WMPO: World Model-based Policy Optimization for Vision-Language-Action Models
Fangqi Zhu, Zhengyang Yan, Zicong Hong, Quanxin Shou, Xiao Ma, Song Guo
TL;DR
WMPO addresses the brittleness and data-hungry nature of Vision-Language-Action (VLA) policies by grounding on-policy reinforcement learning in a high-fidelity, action-conditioned pixel-space world model. It aligns the world model with policy behavior, employs clip-based GRPO for stable, on-policy updates, and uses a lightweight reward model to provide sparse feedback, enabling fully imaginary training without real-robot interaction. The approach yields superior sample efficiency, robust generalization to distribution shifts, and emergent self-correction behaviors, demonstrated in simulation and real-robot experiments, including lifelong learning scenarios. This framework bridges pretrained VLA representations with realistic visual dynamics, offering a scalable path for robust, failure-capable robotic manipulation.
Abstract
Vision-Language-Action (VLA) models have shown strong potential for general-purpose robotic manipulation, but their reliance on expert demonstrations limits their ability to learn from failures and perform self-corrections.
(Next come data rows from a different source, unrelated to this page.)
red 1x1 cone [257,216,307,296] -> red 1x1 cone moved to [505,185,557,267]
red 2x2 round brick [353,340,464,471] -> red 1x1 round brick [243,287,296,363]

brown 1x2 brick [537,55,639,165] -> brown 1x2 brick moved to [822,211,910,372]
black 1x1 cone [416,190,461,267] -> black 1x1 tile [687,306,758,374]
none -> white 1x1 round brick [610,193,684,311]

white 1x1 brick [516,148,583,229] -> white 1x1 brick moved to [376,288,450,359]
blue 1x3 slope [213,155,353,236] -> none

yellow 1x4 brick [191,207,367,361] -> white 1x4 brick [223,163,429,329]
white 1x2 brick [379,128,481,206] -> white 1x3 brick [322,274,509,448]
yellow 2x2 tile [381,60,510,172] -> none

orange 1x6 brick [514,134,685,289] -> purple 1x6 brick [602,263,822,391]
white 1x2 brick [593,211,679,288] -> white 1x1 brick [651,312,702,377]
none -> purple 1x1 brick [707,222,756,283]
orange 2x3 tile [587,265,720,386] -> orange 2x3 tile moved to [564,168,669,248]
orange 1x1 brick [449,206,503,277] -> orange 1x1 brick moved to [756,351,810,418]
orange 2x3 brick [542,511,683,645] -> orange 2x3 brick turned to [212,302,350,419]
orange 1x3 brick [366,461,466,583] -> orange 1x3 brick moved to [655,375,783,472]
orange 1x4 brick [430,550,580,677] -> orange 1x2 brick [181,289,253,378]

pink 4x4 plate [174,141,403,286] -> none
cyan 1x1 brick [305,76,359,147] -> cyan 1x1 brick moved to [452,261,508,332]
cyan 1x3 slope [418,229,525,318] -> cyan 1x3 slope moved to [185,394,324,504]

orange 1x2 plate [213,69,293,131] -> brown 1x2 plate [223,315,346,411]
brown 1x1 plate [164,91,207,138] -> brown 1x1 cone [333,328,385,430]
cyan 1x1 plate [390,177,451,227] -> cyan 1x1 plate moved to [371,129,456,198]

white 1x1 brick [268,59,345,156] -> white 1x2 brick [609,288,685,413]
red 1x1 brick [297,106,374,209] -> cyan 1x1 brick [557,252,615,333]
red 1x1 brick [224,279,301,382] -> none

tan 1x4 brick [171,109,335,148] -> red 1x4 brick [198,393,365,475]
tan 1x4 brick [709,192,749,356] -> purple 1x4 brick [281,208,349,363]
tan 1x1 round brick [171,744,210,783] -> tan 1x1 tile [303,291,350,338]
Reinforcement learning (RL) addresses these through self-improving interactions with the physical environment, but suffers from high sample complexity on real robots. We introduce World-Model-based Policy Optimization (WMPO), a principled framework for on-policy VLA RL without interacting with the real environment. In contrast to widely used latent world models, WMPO focuses on pixel-based predictions that align the "imagined" trajectories with the VLA features pretrained with web-scale images. Crucially, WMPO enables the policy to perform on-policy GRPO that provides stronger performance than the often-used off-policy methods. Extensive experiments in both simulation and real-robot settings demonstrate that WMPO (i) substantially improves sample efficiency, (ii) achieves stronger overall performance, (iii) exhibits emergent behaviors such as self-correction, and (iv) demonstrates robust generalization and lifelong learning capabilities.